Goal of the exercise:
The answer should consist of the records below, repeated exactly, and no pictures.

Page images and extracted text:
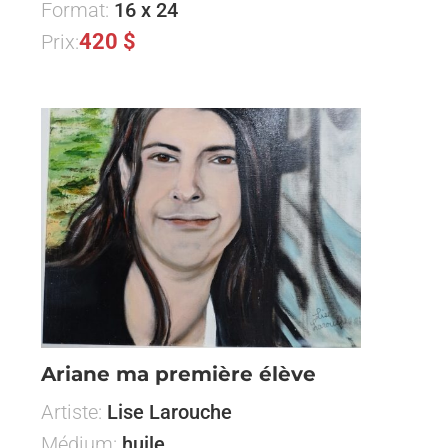
Format:
16 x 24
420 $
Prix:
Ariane ma première élève
Artiste:
Lise Larouche
Médium:
huile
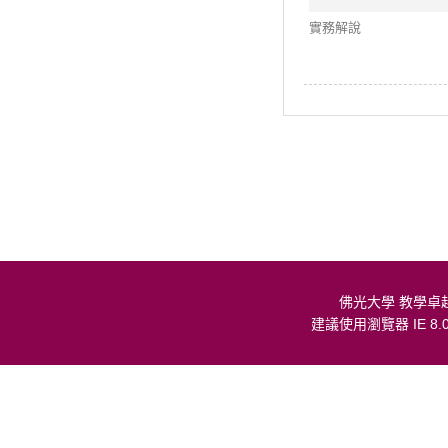
實務解說
佛光大學 教學卓
建議使用瀏覽器 IE 8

Your solution:
Format:
16 x 24
420 $
Prix:
Ariane ma première élève
Artiste:
Lise Larouche
Médium:
huile
實務解說
佛光大學 教學卓
建議使用瀏覽器 IE 8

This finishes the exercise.